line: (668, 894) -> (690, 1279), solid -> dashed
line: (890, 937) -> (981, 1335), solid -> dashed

---

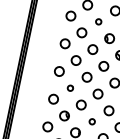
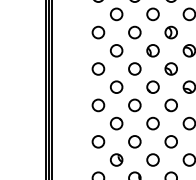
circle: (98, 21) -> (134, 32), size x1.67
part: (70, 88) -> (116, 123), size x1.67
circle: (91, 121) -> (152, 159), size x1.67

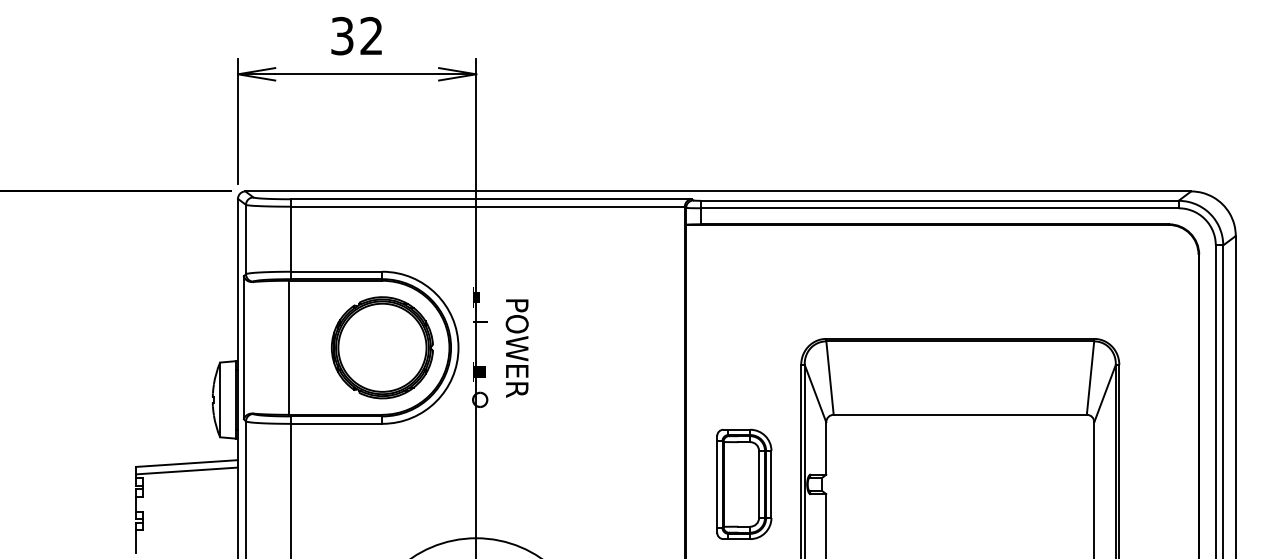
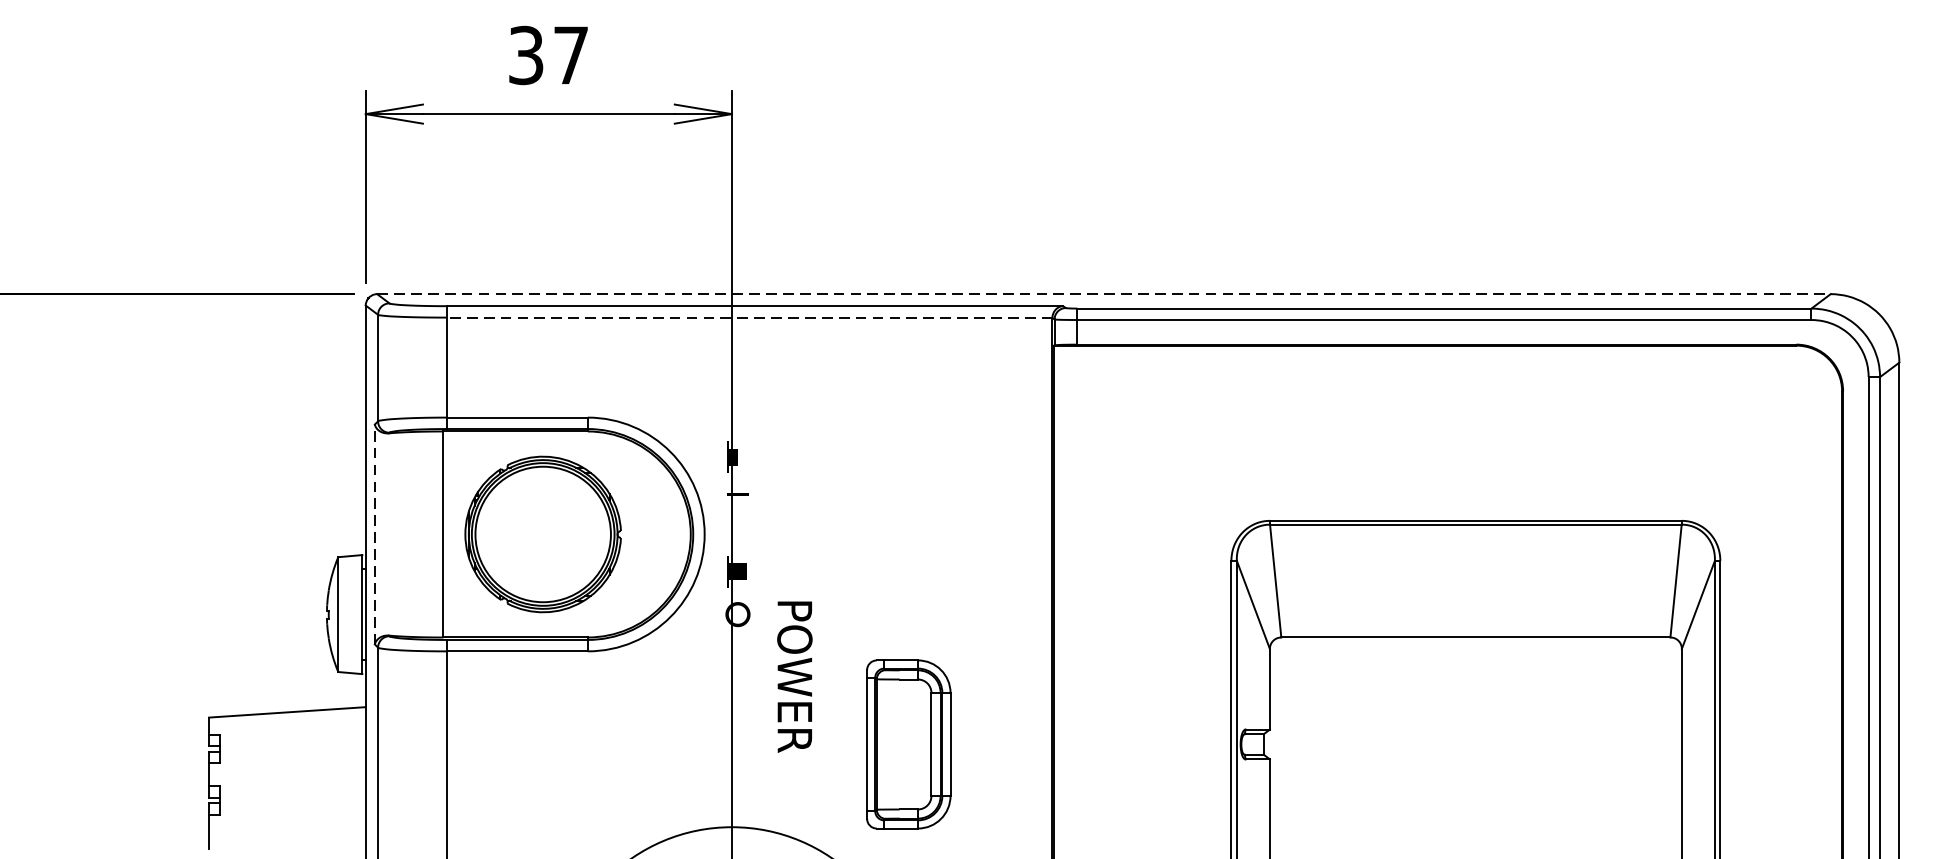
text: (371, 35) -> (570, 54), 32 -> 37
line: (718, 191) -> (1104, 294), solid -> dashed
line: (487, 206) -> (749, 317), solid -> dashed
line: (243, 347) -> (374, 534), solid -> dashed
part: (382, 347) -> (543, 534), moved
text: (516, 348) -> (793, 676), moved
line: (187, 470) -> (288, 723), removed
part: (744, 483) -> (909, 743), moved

■ Required action
Among the lines above, find the one with "line: (487, 206)" and the one with "part: (744, 483) -> (909, 743), moved". Quote both and everything between them, exactly.

■ Solved problem
line: (487, 206) -> (749, 317), solid -> dashed
line: (243, 347) -> (374, 534), solid -> dashed
part: (382, 347) -> (543, 534), moved
text: (516, 348) -> (793, 676), moved
line: (187, 470) -> (288, 723), removed
part: (744, 483) -> (909, 743), moved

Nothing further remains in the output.